5 May 2016
5 May 1916 – Major John MacBride faces British guns again
John MacBride was born at The Quay, Westport, County Mayo, in 1865.
He joined the Irish Republican Brotherhood (IRB) and was associated with Michael Cusack in the early days of the Gaelic Athletic Association. He also joined the Celtic Literary Society through which he came to know Arthur Griffith, the founder of Sinn Féin who was to remain a friend and influence throughout his life.
Beginning in 1893, MacBride was termed a “dangerous nationalist” by the British Government. In 1896, he went to the United States on behalf of the IRB. On his return he emigrated to South Africa
He worked in a gold mine outside Johannesburg. He was joined by Griffith and in 1898 they were both involved in the commemoration of the 1798 Rising in the Transvaal.
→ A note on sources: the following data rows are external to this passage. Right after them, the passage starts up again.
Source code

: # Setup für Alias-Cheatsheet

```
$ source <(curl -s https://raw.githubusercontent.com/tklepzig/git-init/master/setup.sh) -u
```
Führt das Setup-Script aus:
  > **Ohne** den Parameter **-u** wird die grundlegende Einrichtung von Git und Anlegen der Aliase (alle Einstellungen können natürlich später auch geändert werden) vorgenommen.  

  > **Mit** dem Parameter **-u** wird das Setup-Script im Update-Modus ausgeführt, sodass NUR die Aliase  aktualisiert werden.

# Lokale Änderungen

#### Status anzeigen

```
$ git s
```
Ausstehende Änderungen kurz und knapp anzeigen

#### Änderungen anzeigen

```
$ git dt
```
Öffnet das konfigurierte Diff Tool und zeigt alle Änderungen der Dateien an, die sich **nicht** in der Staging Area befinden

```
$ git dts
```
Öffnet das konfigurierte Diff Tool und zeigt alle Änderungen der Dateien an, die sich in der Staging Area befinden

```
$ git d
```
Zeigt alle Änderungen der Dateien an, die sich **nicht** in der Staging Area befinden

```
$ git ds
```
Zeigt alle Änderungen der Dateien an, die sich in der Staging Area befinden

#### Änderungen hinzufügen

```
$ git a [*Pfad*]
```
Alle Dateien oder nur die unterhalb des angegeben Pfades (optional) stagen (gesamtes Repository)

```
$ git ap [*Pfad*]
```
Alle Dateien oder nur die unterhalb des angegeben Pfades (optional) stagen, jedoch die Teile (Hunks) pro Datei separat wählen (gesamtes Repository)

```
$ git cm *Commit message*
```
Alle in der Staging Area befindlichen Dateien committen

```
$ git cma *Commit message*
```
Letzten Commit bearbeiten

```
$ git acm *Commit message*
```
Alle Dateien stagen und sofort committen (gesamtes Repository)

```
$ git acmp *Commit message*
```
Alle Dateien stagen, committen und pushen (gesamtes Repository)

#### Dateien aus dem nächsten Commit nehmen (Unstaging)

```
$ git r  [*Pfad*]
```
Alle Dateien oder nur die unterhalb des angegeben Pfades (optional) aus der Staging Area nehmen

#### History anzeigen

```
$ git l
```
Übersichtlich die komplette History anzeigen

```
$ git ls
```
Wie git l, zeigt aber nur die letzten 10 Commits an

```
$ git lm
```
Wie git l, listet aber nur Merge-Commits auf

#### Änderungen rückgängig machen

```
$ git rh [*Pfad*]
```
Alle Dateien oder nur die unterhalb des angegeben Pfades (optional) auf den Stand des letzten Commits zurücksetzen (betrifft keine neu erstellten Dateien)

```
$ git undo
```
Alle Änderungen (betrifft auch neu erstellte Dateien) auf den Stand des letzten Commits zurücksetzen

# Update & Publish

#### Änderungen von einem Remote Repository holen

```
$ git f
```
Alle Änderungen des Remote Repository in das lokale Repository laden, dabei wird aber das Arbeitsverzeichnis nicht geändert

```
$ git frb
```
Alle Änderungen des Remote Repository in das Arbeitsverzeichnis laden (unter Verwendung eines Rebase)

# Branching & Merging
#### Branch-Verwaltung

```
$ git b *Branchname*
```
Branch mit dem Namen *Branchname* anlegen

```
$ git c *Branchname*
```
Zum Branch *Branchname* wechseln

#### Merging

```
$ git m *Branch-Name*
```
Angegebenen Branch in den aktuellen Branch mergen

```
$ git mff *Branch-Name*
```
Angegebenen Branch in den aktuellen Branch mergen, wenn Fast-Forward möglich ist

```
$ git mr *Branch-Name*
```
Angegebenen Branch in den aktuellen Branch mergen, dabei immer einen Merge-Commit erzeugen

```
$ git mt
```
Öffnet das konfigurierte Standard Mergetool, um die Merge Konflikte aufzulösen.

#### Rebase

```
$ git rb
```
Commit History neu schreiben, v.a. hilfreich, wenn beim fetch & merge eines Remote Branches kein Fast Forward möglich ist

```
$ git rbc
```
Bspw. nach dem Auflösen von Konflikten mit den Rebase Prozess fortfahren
The following year he had a leading role in organising the Irish Brigade, a commando force of 300 Irishmen that fought on the side of the Boers in the war with Britain. MacBride became second in command of the force, holding the rank of major.
The force had considerable success in the field and was widely publicised and glamourised in Ireland where it was commonly referred to as ‘MacBride’s Brigade’. Some of the battles in which he fought included taking on Irish regiments of the British Army such as the Dublin Fusiliers.
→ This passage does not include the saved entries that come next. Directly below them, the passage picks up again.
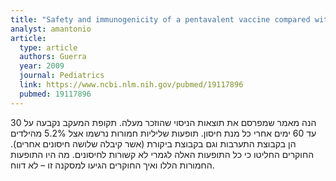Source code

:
 ```yaml
---
title: "Safety and immunogenicity of a pentavalent vaccine compared with separate administration of licensed equivalent vaccines in US infants and toddlers and persistence of antibodies before a preschool booster dose: a randomized, clinical trial"
analyst: amantonio
article:
  type: article
  authors: Guerra
  year: 2009
  journal: Pediatrics
  link: https://www.ncbi.nlm.nih.gov/pubmed/19117896
  pubmed: 19117896
---
```


הנה מאמר שמפרסם את תוצאות הניסוי שהוזכר מעלה. תקופת המעקב נקבעה על 30 עד 60 ימים אחרי כל מנת חיסון.
תופעות שליליות חמורות נרשמו אצל 5.2% מהילדים הן בקבוצת התערבות וגם בקבוצת ביקורת (אשר קיבלה שלושה חיסונים אחרים). החוקרים החליטו כי כל התופעות האלה לגמרי לא קשורות לחיסונים. מה היו התופעות החמורות הללו ואיך החוקרים הגיעו למסקנה זו – לא דווח.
(MacBride’s reputation was so high in certain circles that in 1900 a group of republican activists put his name forward against the Home Rule candidate at a by-election in South Mayo but he did not win the seat.)
Following the war he moved to Paris, where he married Maud Gonne, and a year later his son Seán was born. His marriage with Maud failed and MacBride moved to Dublin, where he got work as a water bailiff with Dublin Corporation. While in Dublin he became deeply involved in Irish republicanism. However, because he was so well known to the British he was not involved in the planning of the Easter Rising.
On Easter Monday, while in Dublin to meet his brother, he found himself in the middle of the rebellion. MacBride offered his services to Thomas MacDonagh, whom he met on Grafton Street, and was appointed second-in-command at the Jacob's factory.
For his part in the Rising, MacBride was executed by the British on 5 May 1916, two days before his 51st birthday. Facing the British firing squad, he refused to be blindfolded, saying:
“I have looked down the muzzles of too many guns in the South African war to fear death and now please carry out your sentence.”